Task objective - Lay out the data as a numbered list, starting at the line that contains "Under every image write" and ending at the line that contains "dist [0.043715, -0.052144]", with blank lines dropped. Leave the pictures out of your answer.

Extracted information -
+--

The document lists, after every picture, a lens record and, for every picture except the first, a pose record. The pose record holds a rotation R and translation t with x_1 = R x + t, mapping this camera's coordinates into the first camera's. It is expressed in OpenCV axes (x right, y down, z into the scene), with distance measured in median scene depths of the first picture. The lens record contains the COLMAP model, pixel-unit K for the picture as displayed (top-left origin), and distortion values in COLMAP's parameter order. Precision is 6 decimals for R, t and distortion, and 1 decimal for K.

+--

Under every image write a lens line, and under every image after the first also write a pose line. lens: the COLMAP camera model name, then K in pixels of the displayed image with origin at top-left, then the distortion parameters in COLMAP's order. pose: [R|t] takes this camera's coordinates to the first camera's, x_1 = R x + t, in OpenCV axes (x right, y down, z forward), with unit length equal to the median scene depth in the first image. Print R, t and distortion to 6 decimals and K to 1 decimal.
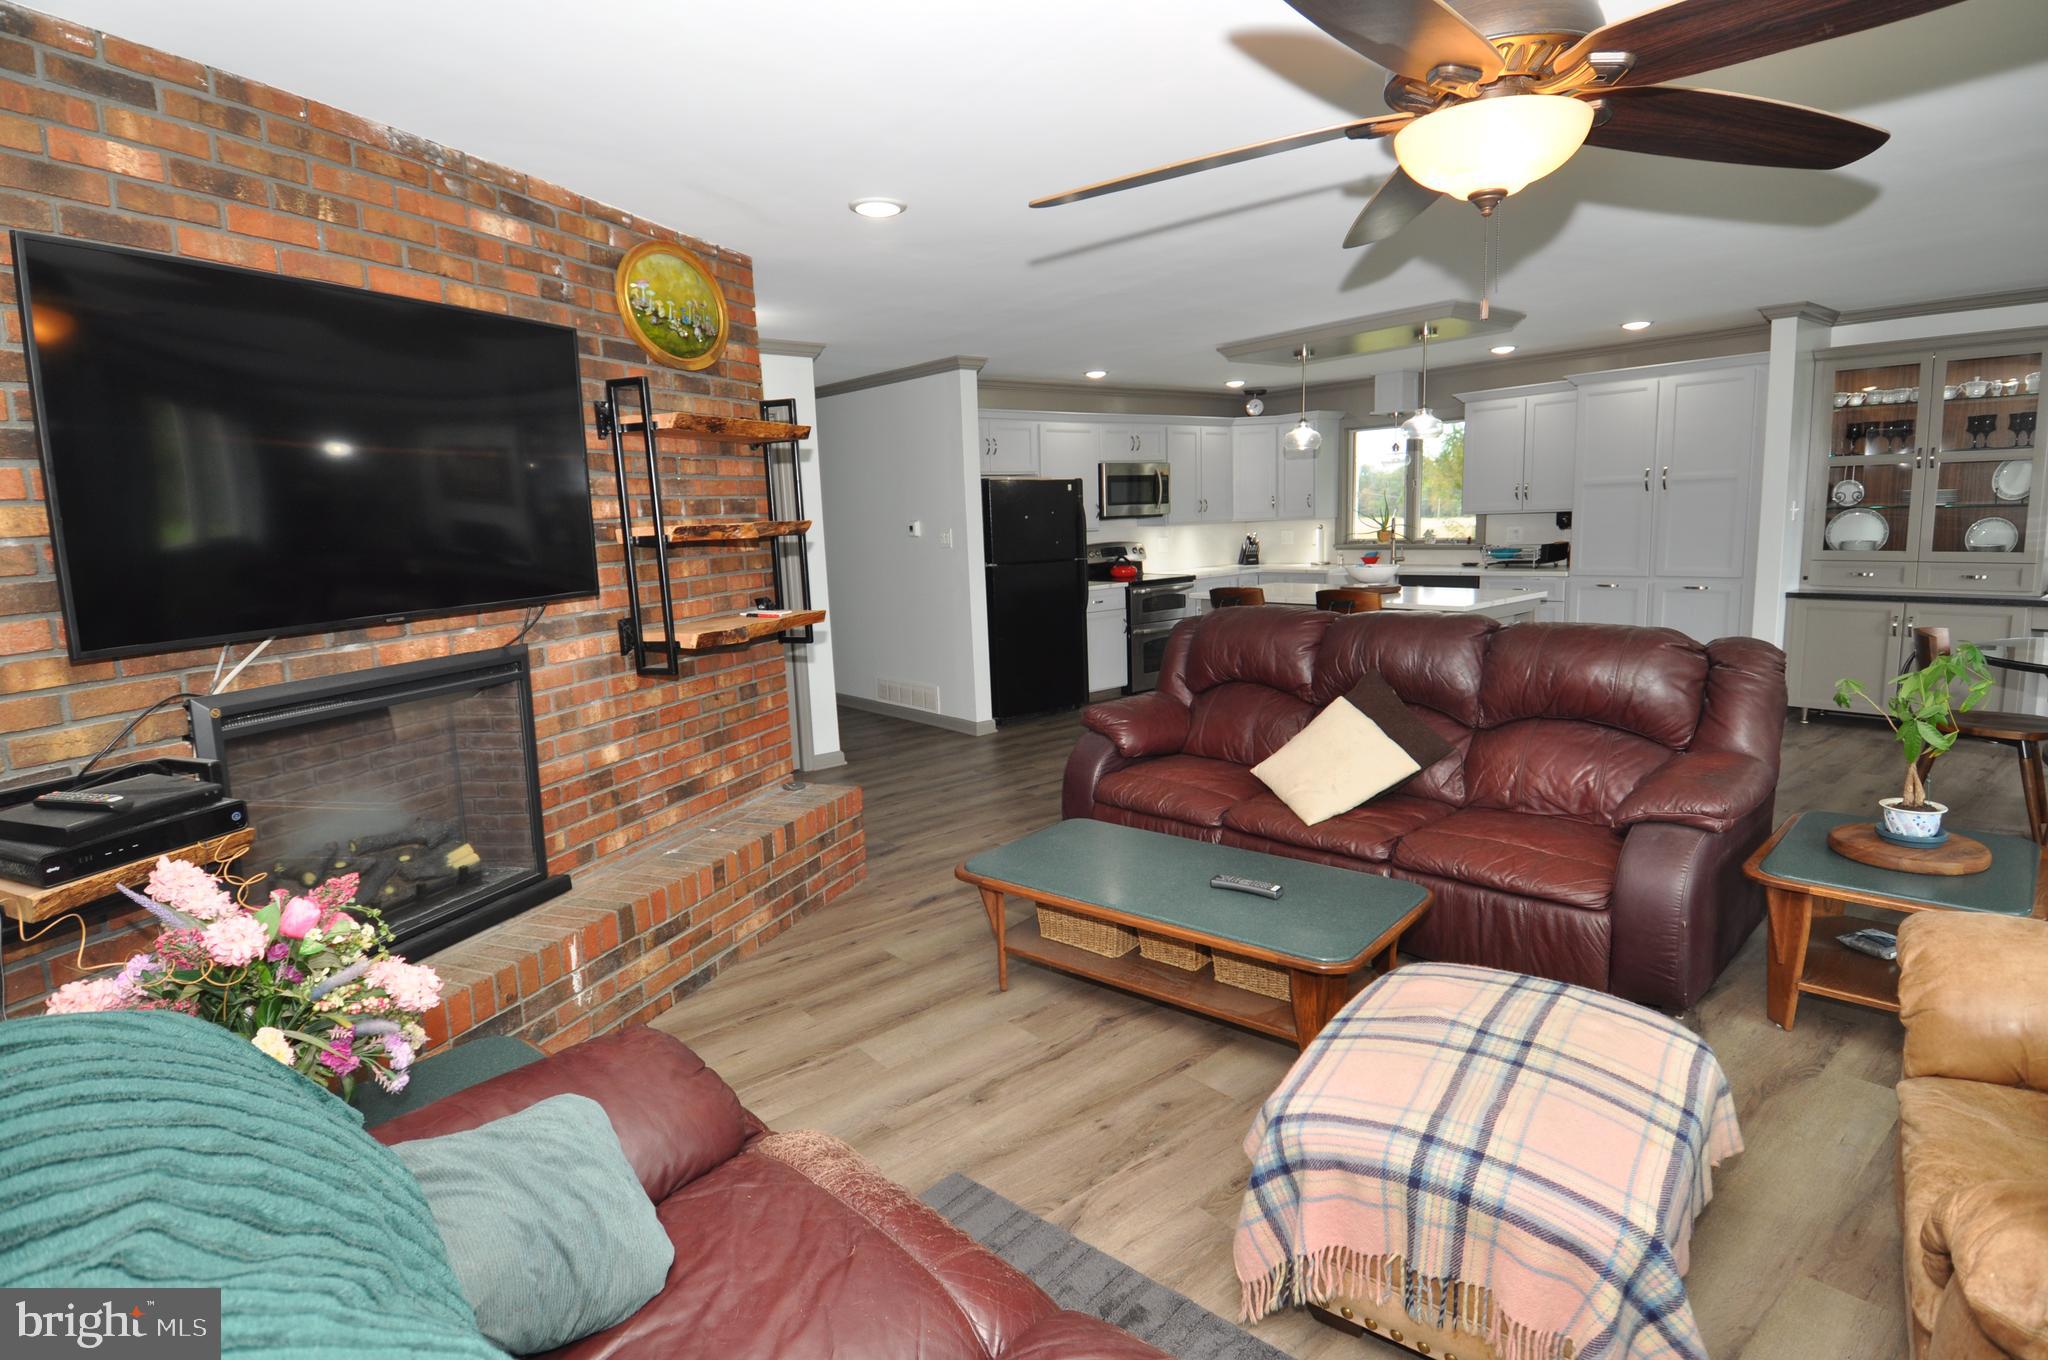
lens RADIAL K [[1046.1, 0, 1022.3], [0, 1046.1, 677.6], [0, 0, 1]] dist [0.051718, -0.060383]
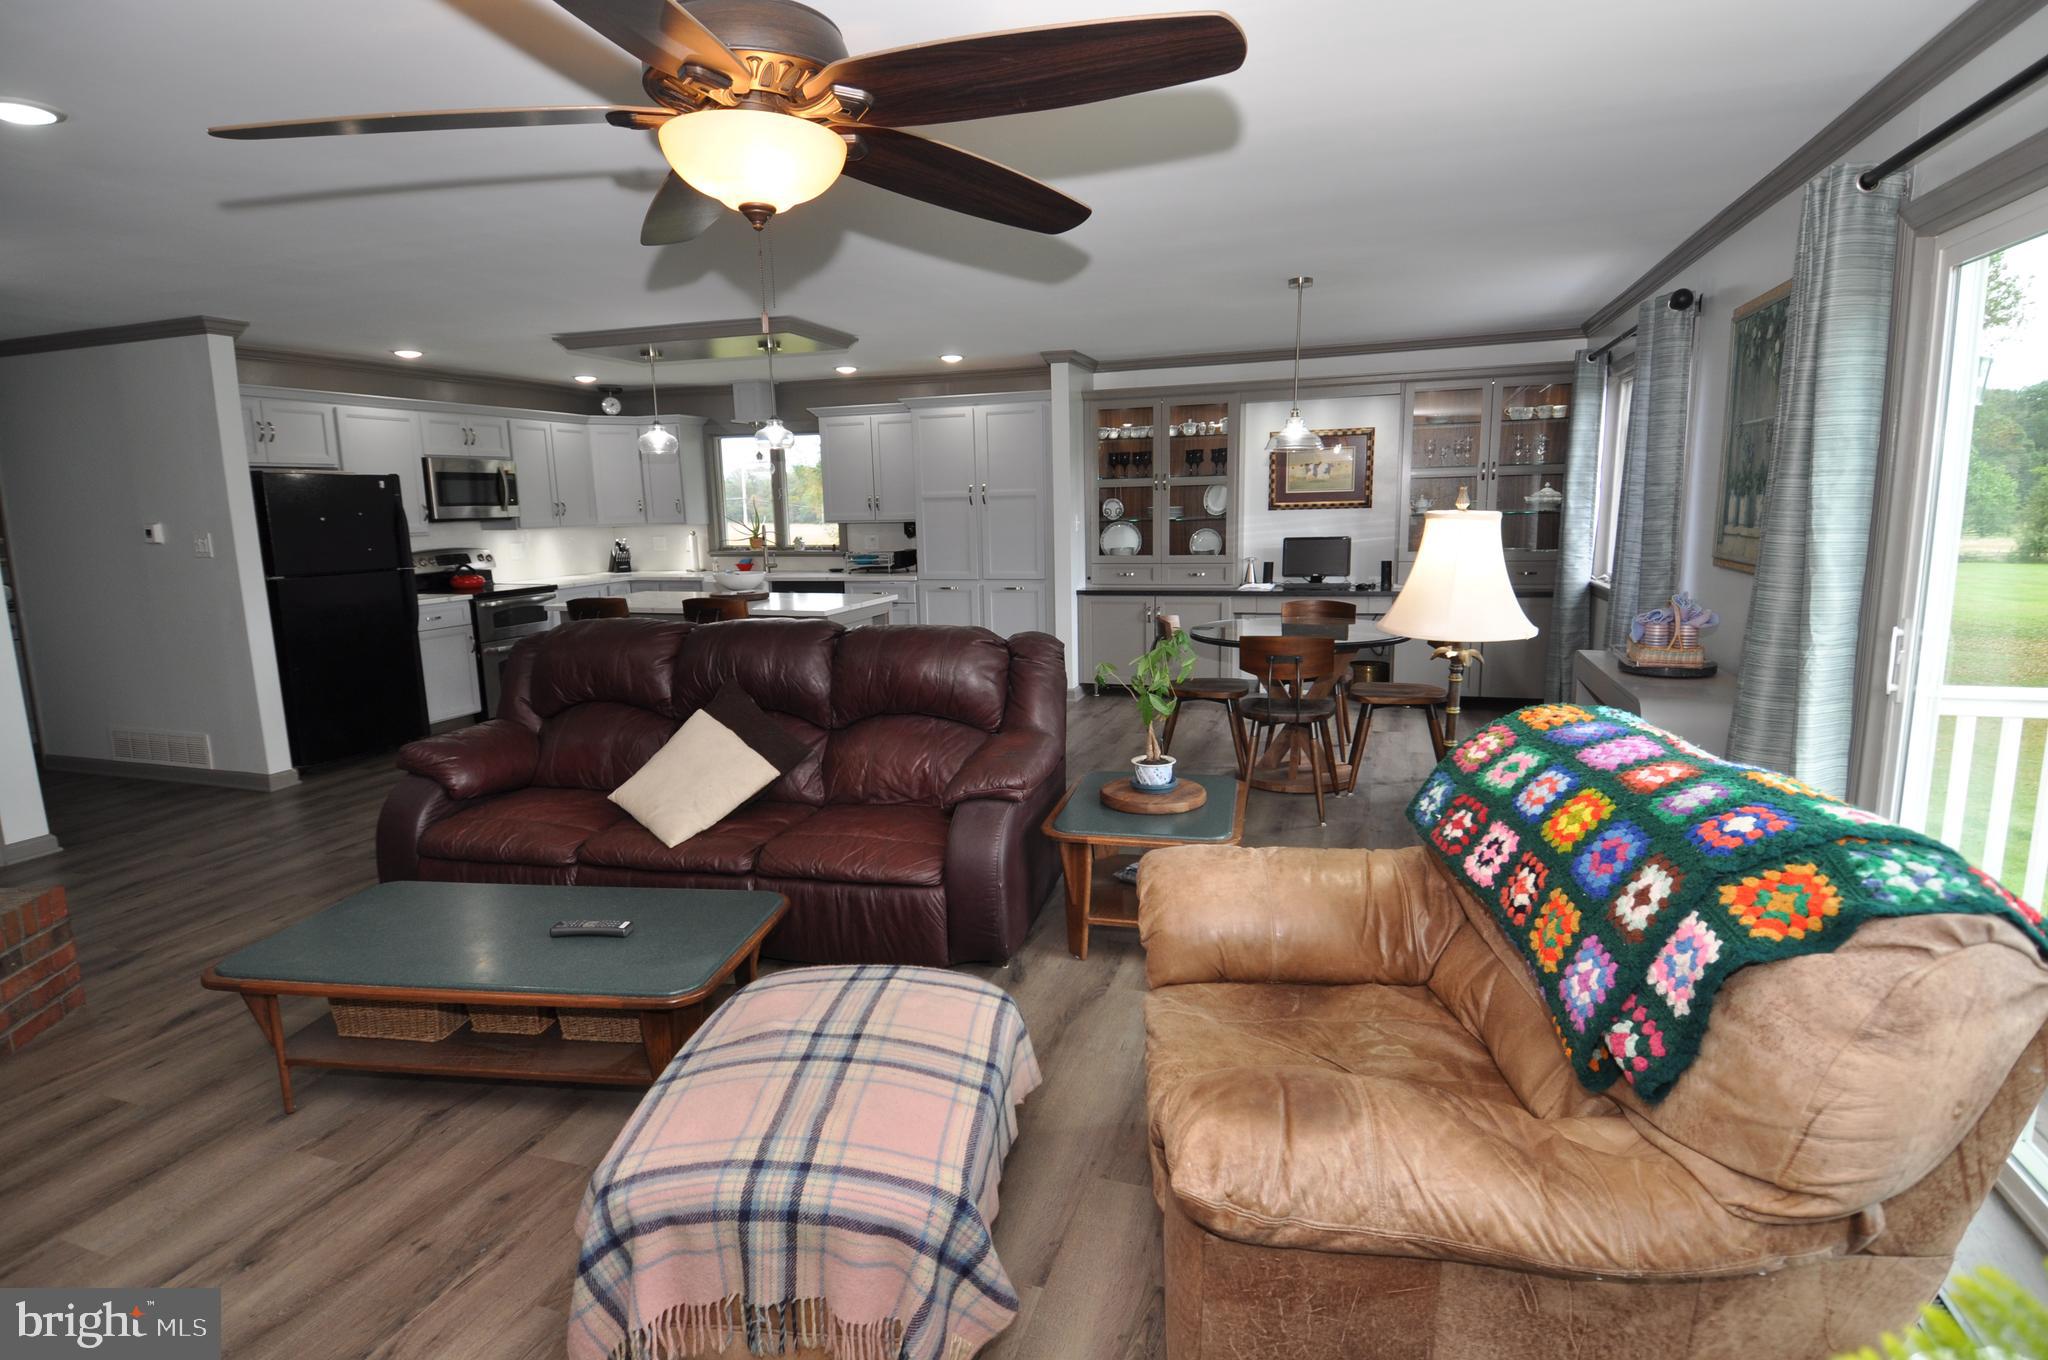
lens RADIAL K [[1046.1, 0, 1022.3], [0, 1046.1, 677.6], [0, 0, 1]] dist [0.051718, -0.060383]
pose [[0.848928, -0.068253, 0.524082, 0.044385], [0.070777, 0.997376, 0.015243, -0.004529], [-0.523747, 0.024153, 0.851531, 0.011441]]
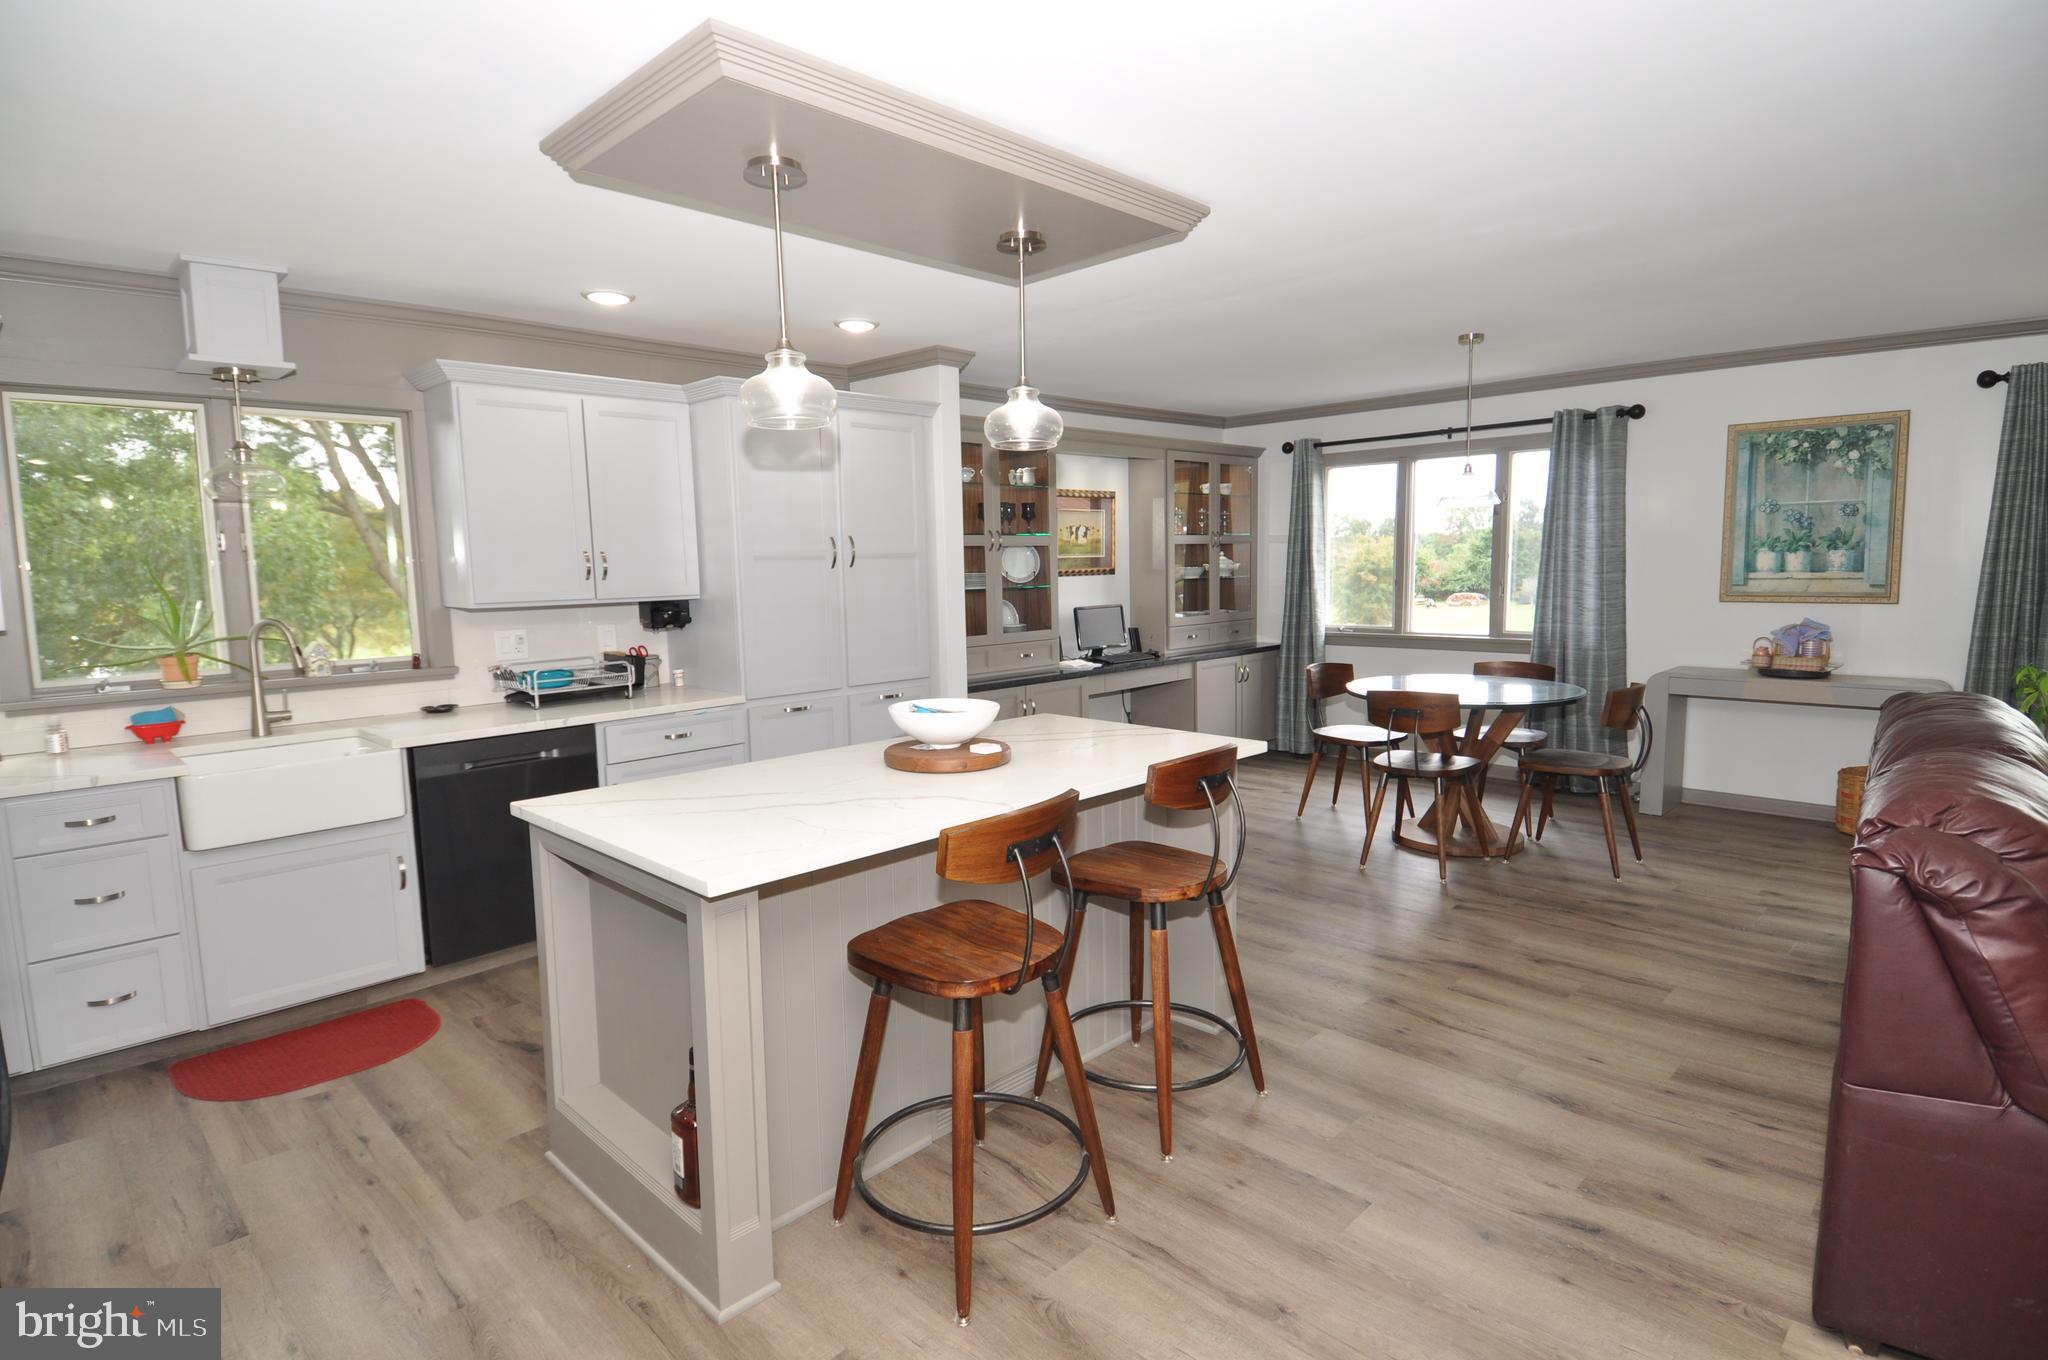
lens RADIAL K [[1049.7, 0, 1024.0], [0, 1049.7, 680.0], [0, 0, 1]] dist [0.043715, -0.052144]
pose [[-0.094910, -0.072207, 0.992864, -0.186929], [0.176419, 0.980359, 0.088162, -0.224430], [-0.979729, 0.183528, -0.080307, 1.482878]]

+--

Exercise answer -
1. Under every image write a lens line, and under every image after the first also write a pose line. lens: the COLMAP camera model name, then K in pixels of the displayed image with origin at top-left, then the distortion parameters in COLMAP's order. pose: [R|t] takes this camera's coordinates to the first camera's, x_1 = R x + t, in OpenCV axes (x right, y down, z forward), with unit length equal to the median scene depth in the first image. Print R, t and distortion to 6 decimals and K to 1 decimal.
2. lens RADIAL K [[1046.1, 0, 1022.3], [0, 1046.1, 677.6], [0, 0, 1]] dist [0.051718, -0.060383]
3. lens RADIAL K [[1046.1, 0, 1022.3], [0, 1046.1, 677.6], [0, 0, 1]] dist [0.051718, -0.060383]
4. pose [[0.848928, -0.068253, 0.524082, 0.044385], [0.070777, 0.997376, 0.015243, -0.004529], [-0.523747, 0.024153, 0.851531, 0.011441]]
5. lens RADIAL K [[1049.7, 0, 1024.0], [0, 1049.7, 680.0], [0, 0, 1]] dist [0.043715, -0.052144]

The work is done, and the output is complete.